Another noteworthy study supports imiquimod for periorbital skin lesions (Orbit 2010;29:83-7). Two patients in this case series had basal cell carcinoma of the eyelid, one had actinic keratosis, and another had intraepidermal squamous cell carcinoma (Bowen’s disease). A fifth patient presented with concomitant squamous cell carcinoma and intraepidermal squamous cell carcinoma. All tumors regressed with a clinical cure at 6-9 months.

"It’s a short follow-up, but your ophthalmologic colleagues will be using imiquimod," Dr. Olbricht said.

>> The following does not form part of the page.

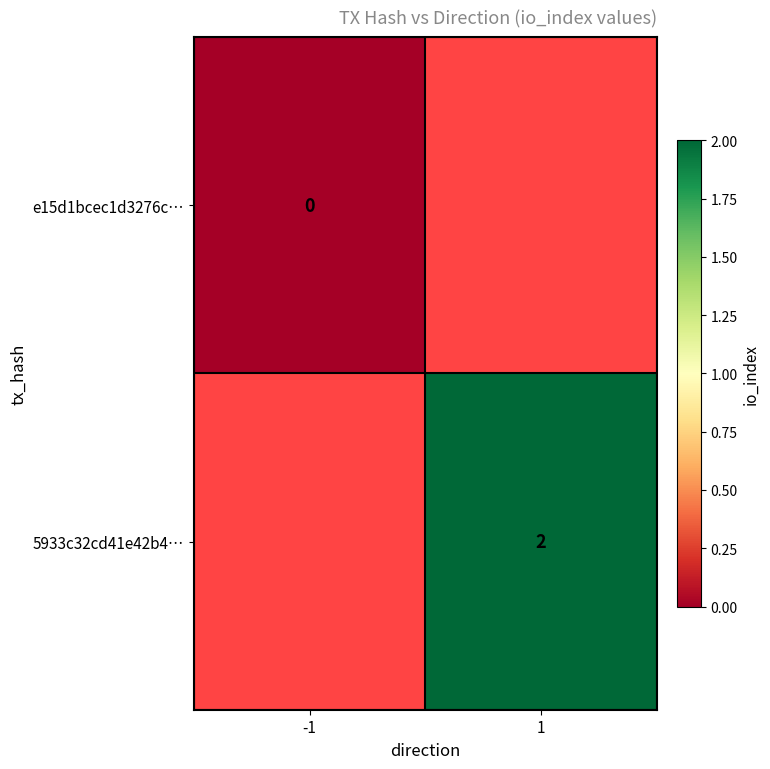

Is it true that 5933c32cd41e42b4… equals 2 at 1?

True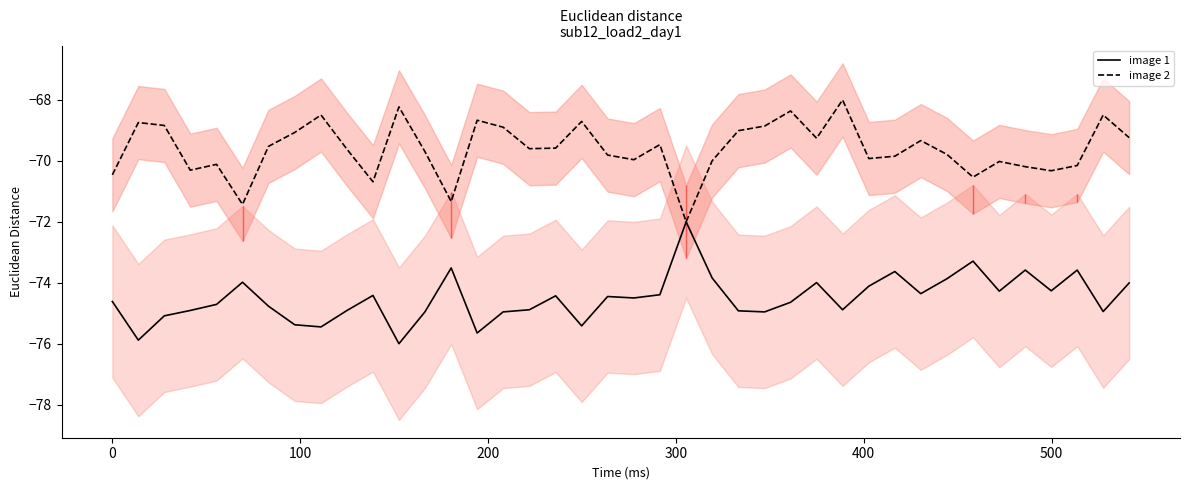

What is the highest value of the image 1 series?

-72.0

Cetuximab and Capecitabine

Oral cetuximab (Erbitux, Imclone) was associated with a complete clinical response for a patient with organ metastases from cutaneous squamous cell carcinoma (Dermatol. Surg. 2010;36:2069-74). Keep two caveats in mind with a cetuximab treatment strategy, Dr. Olbricht said. First, it’s expensive – costing approximately $30,000 for an 8-week series of infusions. Second, cetuximab is effective only for skin cancer patients who do not have a KRAS mutation.

Another treatment showing promise is capecitabine (Xeloda, Hoffmann La Roche), an oral 5-fluorouracil precursor. New lesion development was halted within 6 months for three patients with a history of more than one new squamous cell carcinoma occurrence per month for more than 3 years (Dermatol. Surg. 2009;35:1657-72). Dr. Olbricht noted that hand and foot erythema occurred, which "is supposedly well known with this oral medication."

A meeting attendee asked how Dr. Olbricht manages patients with chronic, multiple squamous cell carcinomas. "I probably have six or seven people for years who come in at least once a month for skin cancer," she replied. "I try to take care of what they have at that moment."

For example, she recently treated a man whose biggest clinical concern is skin cancer 7 years post kidney transplant. "We sent 12 specimens to pathology. We did two Mohs procedures on his face, two excisions on his legs, and the rest were probably electrodesiccation and curettage on his trunk."

"I know I would make more money if I treated each lesion at individual sessions ... but I think this is best approach to this kind of patient," Dr. Olbricht said.

Dr. Olbricht said she had no relevant disclosures.